- [Records to use]:
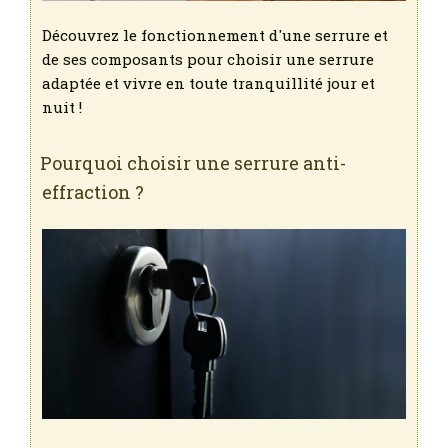
Découvrez le fonctionnement d'une serrure et
de ses composants pour choisir une serrure
adaptée et vivre en toute tranquillité jour et
nuit !
Pourquoi choisir une serrure anti-
effraction ?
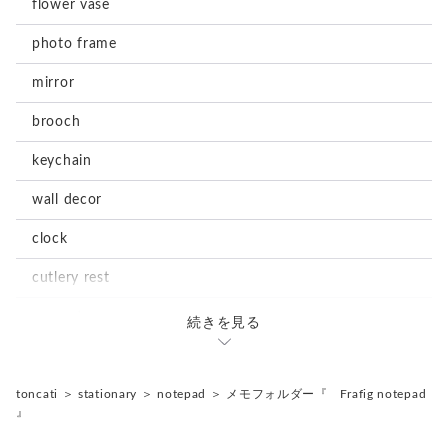
flower vase
photo frame
mirror
brooch
keychain
wall decor
clock
cutlery rest
magnet
続きを見る
stationary
notepad
accessories
toncati
＞
stationary
＞
notepad
＞
メモフォルダー『 Frafig notepad
』
tray
earrings
storage box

- [To do]: Every line in the listing above that mentions "choisir" should be returned.

- [Reply]:
de ses composants pour choisir une serrure
Pourquoi choisir une serrure anti-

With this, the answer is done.